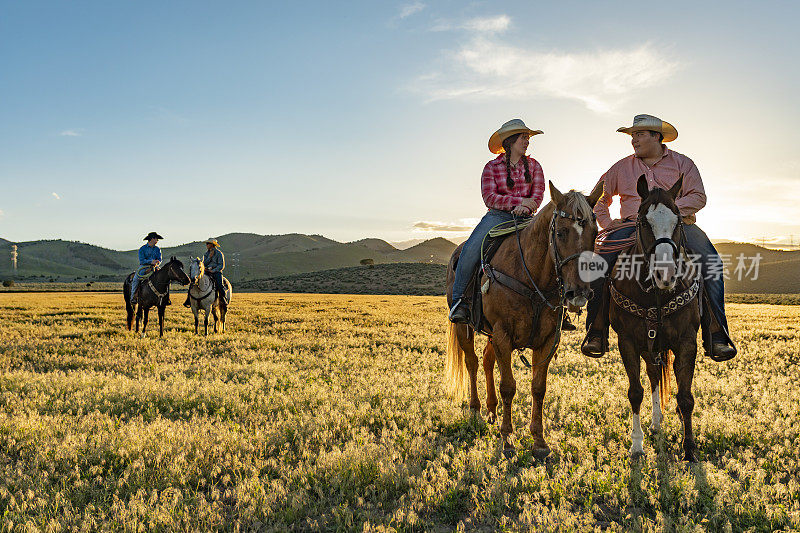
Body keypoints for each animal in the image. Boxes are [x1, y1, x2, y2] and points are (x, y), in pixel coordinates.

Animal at [444, 181, 600, 456]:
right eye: (561, 233)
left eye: (595, 232)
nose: (579, 293)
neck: (532, 275)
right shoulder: (503, 335)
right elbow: (508, 386)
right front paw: (507, 439)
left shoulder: (548, 340)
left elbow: (539, 388)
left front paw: (539, 441)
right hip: (466, 328)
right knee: (472, 363)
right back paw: (475, 410)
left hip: (490, 333)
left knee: (486, 361)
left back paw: (492, 410)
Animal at [608, 176, 704, 462]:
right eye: (642, 221)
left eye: (678, 221)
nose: (666, 275)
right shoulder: (627, 342)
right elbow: (635, 392)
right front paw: (636, 445)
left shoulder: (687, 343)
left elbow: (685, 397)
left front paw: (689, 447)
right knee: (652, 377)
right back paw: (655, 421)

What is expected →
Across the data above, how many lines include the word "back"? Give only the count.

Answer below →
3